→ **Exercises to complete**:
**a.** In the concert review, what music accompanied the group's grand entrance?
**b.** Write what comes next in the concert review, picking up after its final sentence.

Of course, they've been dogged from the start by all of the usual complaints levied by grownups at teen-oriented pop ("I like to call them the Spice Boys," Chris Rock chided on last month's MTV Music Awards), but their fantastic show at San Jose Arena Oct. 21, the first of a two-night stop in town, did much to squash characterizations of them as soulless wonders.
In a two-hour set paced with seemingly focus-group-tested precision, the Boys sang and danced with charming abandon, turning what might have been a bland, Disneyfied extravaganza into an unmistakably musical event with moments of raw emotional power.
That's not to say that they didn't indulge in literally over-the-top theatrical trickery. Their grand entrance--accompanied by the "Death Star Theme" from Star Wars--brought them to stage soaring above the crowd on wires, landing just in time for the downbeat of their fast-rising current hit "Larger Than Life" (now at No. 30 on Billboard's Hot 100) and finishing the tune with pillars of magnesium-red flame flaring from each corner of the five-sided stage.
On "Quit Playing Games With My Heart," the runaway hit from 1997's Backstreet Boys, they took to the air again, flying out from every side of the stage and tossing teddy bears to the crowd as their rock-solid band jammed at full-tilt.
With the biggest album release ever--Millennium beat out Garth Brooks' latest, going gold with 1.1 million copies sold in its first week--the Backstreet Boys have already done the seemingly impossible by following up their smash debut with an even bigger record. And though Millennium has enough momentum to carry them well into 2000, the real challenge comes when they finish up touring and head back to the studio.

Items from a data source:
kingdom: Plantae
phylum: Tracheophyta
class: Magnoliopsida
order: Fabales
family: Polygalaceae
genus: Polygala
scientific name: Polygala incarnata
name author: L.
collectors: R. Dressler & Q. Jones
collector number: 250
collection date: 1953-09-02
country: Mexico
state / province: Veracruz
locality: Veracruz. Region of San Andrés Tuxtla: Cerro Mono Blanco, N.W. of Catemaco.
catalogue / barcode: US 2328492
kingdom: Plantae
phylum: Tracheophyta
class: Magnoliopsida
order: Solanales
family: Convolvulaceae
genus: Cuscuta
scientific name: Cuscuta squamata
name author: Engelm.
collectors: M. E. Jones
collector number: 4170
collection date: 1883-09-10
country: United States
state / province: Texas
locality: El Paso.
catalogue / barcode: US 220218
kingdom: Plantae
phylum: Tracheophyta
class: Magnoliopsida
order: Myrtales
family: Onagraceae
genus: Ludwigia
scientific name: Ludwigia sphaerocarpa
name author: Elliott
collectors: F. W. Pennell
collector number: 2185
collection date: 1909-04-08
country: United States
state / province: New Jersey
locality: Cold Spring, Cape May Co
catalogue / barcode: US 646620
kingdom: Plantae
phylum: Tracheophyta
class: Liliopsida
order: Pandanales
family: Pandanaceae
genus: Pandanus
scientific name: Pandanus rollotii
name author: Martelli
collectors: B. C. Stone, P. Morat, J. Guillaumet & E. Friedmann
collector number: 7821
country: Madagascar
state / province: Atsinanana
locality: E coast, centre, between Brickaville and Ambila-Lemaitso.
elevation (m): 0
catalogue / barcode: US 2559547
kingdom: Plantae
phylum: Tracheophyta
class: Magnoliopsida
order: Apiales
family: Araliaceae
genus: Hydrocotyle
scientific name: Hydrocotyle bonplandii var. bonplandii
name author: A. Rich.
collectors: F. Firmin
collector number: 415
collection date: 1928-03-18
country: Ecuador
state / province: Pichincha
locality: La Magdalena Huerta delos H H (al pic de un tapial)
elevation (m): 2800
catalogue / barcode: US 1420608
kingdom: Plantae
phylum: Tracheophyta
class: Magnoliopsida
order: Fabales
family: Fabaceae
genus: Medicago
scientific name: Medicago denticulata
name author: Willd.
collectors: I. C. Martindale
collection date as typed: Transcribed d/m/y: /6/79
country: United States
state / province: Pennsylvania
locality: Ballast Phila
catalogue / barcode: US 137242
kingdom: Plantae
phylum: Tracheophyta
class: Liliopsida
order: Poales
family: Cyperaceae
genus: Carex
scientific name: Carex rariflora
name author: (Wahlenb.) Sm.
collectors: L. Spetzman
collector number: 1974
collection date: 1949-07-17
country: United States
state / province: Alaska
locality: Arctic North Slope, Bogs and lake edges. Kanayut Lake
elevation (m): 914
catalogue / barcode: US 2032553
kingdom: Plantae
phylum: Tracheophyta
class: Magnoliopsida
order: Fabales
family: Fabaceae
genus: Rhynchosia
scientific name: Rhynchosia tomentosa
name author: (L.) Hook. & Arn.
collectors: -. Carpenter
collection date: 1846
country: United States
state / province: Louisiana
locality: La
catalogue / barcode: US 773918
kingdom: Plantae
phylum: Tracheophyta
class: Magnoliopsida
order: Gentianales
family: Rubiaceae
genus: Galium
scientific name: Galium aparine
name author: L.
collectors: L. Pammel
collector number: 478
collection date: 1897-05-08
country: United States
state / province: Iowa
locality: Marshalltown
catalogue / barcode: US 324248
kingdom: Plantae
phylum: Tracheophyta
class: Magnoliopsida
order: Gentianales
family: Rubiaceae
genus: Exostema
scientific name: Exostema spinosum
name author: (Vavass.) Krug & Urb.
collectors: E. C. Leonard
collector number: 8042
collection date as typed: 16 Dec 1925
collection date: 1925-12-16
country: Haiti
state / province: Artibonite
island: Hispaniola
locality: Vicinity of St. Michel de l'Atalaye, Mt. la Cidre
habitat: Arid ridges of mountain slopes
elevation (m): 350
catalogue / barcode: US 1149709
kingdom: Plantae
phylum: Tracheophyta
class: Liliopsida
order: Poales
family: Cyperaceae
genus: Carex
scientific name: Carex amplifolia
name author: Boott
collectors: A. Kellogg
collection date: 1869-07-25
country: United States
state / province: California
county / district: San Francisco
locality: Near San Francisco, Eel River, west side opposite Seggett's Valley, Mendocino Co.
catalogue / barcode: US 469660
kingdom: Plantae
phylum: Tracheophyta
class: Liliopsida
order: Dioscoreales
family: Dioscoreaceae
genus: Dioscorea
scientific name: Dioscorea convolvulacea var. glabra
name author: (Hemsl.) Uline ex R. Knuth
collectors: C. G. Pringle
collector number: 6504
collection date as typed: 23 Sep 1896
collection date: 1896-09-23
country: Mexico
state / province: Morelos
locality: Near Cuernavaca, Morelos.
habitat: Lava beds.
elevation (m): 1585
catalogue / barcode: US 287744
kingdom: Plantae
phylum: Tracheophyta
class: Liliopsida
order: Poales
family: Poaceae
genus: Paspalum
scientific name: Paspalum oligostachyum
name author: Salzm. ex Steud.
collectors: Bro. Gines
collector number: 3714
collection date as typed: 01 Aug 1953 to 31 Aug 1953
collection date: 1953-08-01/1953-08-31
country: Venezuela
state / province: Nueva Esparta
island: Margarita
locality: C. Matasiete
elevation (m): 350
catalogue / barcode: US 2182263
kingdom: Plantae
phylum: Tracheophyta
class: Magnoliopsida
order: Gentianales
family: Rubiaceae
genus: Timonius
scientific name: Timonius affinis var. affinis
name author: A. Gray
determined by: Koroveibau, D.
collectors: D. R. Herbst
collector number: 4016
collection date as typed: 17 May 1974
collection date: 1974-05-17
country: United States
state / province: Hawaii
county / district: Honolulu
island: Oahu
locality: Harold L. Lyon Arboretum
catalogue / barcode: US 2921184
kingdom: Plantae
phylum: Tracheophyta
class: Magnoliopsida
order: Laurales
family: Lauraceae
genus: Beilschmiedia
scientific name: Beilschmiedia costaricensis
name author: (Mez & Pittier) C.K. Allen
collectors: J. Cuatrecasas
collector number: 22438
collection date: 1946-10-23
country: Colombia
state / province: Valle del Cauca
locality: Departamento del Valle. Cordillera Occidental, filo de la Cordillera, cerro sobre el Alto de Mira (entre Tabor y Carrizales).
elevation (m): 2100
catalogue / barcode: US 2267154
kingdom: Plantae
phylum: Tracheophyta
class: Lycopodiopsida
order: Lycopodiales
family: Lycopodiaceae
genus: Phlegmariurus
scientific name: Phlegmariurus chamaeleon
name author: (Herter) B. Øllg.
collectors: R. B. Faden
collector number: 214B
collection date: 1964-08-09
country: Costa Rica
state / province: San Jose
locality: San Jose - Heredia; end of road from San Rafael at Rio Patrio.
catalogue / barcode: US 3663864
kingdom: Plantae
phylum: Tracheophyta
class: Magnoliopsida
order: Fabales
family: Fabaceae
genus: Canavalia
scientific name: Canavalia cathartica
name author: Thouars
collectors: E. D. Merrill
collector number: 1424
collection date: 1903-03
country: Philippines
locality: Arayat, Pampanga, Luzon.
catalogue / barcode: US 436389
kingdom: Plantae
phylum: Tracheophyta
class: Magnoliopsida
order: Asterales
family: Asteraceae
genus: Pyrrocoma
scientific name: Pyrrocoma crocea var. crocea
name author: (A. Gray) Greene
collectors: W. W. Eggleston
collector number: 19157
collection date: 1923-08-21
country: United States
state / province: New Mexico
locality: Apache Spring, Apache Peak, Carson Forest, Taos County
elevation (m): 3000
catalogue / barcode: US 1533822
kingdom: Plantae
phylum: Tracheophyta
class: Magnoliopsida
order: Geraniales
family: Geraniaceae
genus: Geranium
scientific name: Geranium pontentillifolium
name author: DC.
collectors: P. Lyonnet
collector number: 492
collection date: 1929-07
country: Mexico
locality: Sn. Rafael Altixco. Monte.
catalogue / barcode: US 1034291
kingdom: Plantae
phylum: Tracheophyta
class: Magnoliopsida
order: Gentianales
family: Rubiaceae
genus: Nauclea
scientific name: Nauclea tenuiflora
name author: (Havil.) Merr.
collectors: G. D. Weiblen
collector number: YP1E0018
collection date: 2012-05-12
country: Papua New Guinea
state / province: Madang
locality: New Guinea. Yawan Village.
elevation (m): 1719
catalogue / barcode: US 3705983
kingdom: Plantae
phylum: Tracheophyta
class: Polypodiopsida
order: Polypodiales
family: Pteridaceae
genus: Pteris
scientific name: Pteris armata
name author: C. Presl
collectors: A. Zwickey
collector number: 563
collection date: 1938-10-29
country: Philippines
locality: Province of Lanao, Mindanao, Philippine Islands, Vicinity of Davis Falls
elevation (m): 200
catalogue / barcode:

→ **Per-task outputs**:
**a.** The "Death Star Theme" from Star Wars.

**b.**
Despite the boyish looks of Backstreet baby Nick Carter, all of them would have been rotated out of Menudo long ago, and a couple (I'm not gonna name names) seem only a few years shy of the age when they'd have to make their final curtain call in the movie Logan's Run.
To top Millennium, they have to grow up and probably bring to the foreground much of the sublimated sexuality in their music just as Madonna did when she morphed from material girl to blonde bombshell or Janet Jackson did with Rhythm Nation.
But for now, the Backstreet Boys have the voice of a generation, an American cohort even more massive than their Baby Boomer parents. Just hitting college and their prime pop culture consuming years, this is a generation--if the Backstreet Boys are any indication--as full of aw-shucks sincerity and the-world-is-mine innocence as Generation Xers are with cagey irony.
Where their parents as youths turned their cultural muscle toward social and political movements, these Re-Boomers are media savvy and loaded with disposable income, warming up to spend the spoils of the biggest economic boom in American history and ready to party like it's 1999.